Stored data
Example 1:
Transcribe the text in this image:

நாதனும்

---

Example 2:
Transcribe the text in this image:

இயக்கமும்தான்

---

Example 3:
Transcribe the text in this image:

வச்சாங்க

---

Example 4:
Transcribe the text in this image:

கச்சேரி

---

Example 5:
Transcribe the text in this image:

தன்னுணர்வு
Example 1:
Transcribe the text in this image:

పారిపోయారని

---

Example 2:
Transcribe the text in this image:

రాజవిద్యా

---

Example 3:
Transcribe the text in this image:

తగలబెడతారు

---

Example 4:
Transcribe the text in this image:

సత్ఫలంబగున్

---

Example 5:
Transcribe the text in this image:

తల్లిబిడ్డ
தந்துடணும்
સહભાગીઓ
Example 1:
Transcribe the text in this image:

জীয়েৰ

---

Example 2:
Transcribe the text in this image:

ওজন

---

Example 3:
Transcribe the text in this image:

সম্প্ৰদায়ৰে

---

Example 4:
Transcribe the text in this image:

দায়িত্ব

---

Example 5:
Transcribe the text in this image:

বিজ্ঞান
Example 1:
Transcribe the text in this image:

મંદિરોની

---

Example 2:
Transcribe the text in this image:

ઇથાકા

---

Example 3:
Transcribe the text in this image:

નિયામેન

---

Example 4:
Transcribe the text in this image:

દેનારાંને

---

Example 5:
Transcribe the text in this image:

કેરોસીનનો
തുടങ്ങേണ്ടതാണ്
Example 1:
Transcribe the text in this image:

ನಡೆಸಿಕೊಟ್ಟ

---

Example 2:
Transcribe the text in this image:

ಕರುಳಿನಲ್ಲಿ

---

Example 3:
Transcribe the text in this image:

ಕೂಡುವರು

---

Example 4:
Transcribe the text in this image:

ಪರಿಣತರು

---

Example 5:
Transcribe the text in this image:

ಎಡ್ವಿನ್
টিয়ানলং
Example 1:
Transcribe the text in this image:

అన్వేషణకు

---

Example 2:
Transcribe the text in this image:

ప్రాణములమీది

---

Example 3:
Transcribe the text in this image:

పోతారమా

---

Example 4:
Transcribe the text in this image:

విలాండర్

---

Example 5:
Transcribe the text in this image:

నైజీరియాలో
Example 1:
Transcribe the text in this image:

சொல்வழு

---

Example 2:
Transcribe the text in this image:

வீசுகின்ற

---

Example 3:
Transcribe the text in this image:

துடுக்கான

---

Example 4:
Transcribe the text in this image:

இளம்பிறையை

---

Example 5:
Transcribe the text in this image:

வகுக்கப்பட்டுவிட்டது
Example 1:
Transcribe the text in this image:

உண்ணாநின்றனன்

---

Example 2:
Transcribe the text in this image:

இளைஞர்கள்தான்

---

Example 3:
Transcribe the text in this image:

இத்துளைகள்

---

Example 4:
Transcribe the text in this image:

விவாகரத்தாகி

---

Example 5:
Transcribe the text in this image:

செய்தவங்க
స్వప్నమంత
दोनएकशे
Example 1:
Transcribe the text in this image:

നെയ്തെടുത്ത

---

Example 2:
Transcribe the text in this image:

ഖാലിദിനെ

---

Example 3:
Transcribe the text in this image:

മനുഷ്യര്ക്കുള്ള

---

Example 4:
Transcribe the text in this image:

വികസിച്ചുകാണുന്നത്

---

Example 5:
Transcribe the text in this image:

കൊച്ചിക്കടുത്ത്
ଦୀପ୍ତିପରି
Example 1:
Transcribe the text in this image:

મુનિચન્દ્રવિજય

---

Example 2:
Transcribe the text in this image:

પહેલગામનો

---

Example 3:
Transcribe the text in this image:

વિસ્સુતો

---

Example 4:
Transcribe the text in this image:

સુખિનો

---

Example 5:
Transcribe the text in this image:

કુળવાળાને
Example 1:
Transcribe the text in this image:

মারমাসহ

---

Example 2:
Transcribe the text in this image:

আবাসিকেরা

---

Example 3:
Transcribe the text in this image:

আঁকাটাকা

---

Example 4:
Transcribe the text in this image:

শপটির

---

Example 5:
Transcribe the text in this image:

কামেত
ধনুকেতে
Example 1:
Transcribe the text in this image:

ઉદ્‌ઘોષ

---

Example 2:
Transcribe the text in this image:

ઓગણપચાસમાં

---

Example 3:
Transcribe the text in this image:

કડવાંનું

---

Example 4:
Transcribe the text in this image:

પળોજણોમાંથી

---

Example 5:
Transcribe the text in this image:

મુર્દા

Activity
Write all of the records out again exactly.

Reply
Example 1:
Transcribe the text in this image:

நாதனும்

---

Example 2:
Transcribe the text in this image:

இயக்கமும்தான்

---

Example 3:
Transcribe the text in this image:

வச்சாங்க

---

Example 4:
Transcribe the text in this image:

கச்சேரி

---

Example 5:
Transcribe the text in this image:

தன்னுணர்வு
Example 1:
Transcribe the text in this image:

పారిపోయారని

---

Example 2:
Transcribe the text in this image:

రాజవిద్యా

---

Example 3:
Transcribe the text in this image:

తగలబెడతారు

---

Example 4:
Transcribe the text in this image:

సత్ఫలంబగున్

---

Example 5:
Transcribe the text in this image:

తల్లిబిడ్డ
தந்துடணும்
સહભાગીઓ
Example 1:
Transcribe the text in this image:

জীয়েৰ

---

Example 2:
Transcribe the text in this image:

ওজন

---

Example 3:
Transcribe the text in this image:

সম্প্ৰদায়ৰে

---

Example 4:
Transcribe the text in this image:

দায়িত্ব

---

Example 5:
Transcribe the text in this image:

বিজ্ঞান
Example 1:
Transcribe the text in this image:

મંદિરોની

---

Example 2:
Transcribe the text in this image:

ઇથાકા

---

Example 3:
Transcribe the text in this image:

નિયામેન

---

Example 4:
Transcribe the text in this image:

દેનારાંને

---

Example 5:
Transcribe the text in this image:

કેરોસીનનો
തുടങ്ങേണ്ടതാണ്
Example 1:
Transcribe the text in this image:

ನಡೆಸಿಕೊಟ್ಟ

---

Example 2:
Transcribe the text in this image:

ಕರುಳಿನಲ್ಲಿ

---

Example 3:
Transcribe the text in this image:

ಕೂಡುವರು

---

Example 4:
Transcribe the text in this image:

ಪರಿಣತರು

---

Example 5:
Transcribe the text in this image:

ಎಡ್ವಿನ್
টিয়ানলং
Example 1:
Transcribe the text in this image:

అన్వేషణకు

---

Example 2:
Transcribe the text in this image:

ప్రాణములమీది

---

Example 3:
Transcribe the text in this image:

పోతారమా

---

Example 4:
Transcribe the text in this image:

విలాండర్

---

Example 5:
Transcribe the text in this image:

నైజీరియాలో
Example 1:
Transcribe the text in this image:

சொல்வழு

---

Example 2:
Transcribe the text in this image:

வீசுகின்ற

---

Example 3:
Transcribe the text in this image:

துடுக்கான

---

Example 4:
Transcribe the text in this image:

இளம்பிறையை

---

Example 5:
Transcribe the text in this image:

வகுக்கப்பட்டுவிட்டது
Example 1:
Transcribe the text in this image:

உண்ணாநின்றனன்

---

Example 2:
Transcribe the text in this image:

இளைஞர்கள்தான்

---

Example 3:
Transcribe the text in this image:

இத்துளைகள்

---

Example 4:
Transcribe the text in this image:

விவாகரத்தாகி

---

Example 5:
Transcribe the text in this image:

செய்தவங்க
స్వప్నమంత
दोनएकशे
Example 1:
Transcribe the text in this image:

നെയ്തെടുത്ത

---

Example 2:
Transcribe the text in this image:

ഖാലിദിനെ

---

Example 3:
Transcribe the text in this image:

മനുഷ്യര്ക്കുള്ള

---

Example 4:
Transcribe the text in this image:

വികസിച്ചുകാണുന്നത്

---

Example 5:
Transcribe the text in this image:

കൊച്ചിക്കടുത്ത്
ଦୀପ୍ତିପରି
Example 1:
Transcribe the text in this image:

મુનિચન્દ્રવિજય

---

Example 2:
Transcribe the text in this image:

પહેલગામનો

---

Example 3:
Transcribe the text in this image:

વિસ્સુતો

---

Example 4:
Transcribe the text in this image:

સુખિનો

---

Example 5:
Transcribe the text in this image:

કુળવાળાને
Example 1:
Transcribe the text in this image:

মারমাসহ

---

Example 2:
Transcribe the text in this image:

আবাসিকেরা

---

Example 3:
Transcribe the text in this image:

আঁকাটাকা

---

Example 4:
Transcribe the text in this image:

শপটির

---

Example 5:
Transcribe the text in this image:

কামেত
ধনুকেতে
Example 1:
Transcribe the text in this image:

ઉદ્‌ઘોષ

---

Example 2:
Transcribe the text in this image:

ઓગણપચાસમાં

---

Example 3:
Transcribe the text in this image:

કડવાંનું

---

Example 4:
Transcribe the text in this image:

પળોજણોમાંથી

---

Example 5:
Transcribe the text in this image:

મુર્દા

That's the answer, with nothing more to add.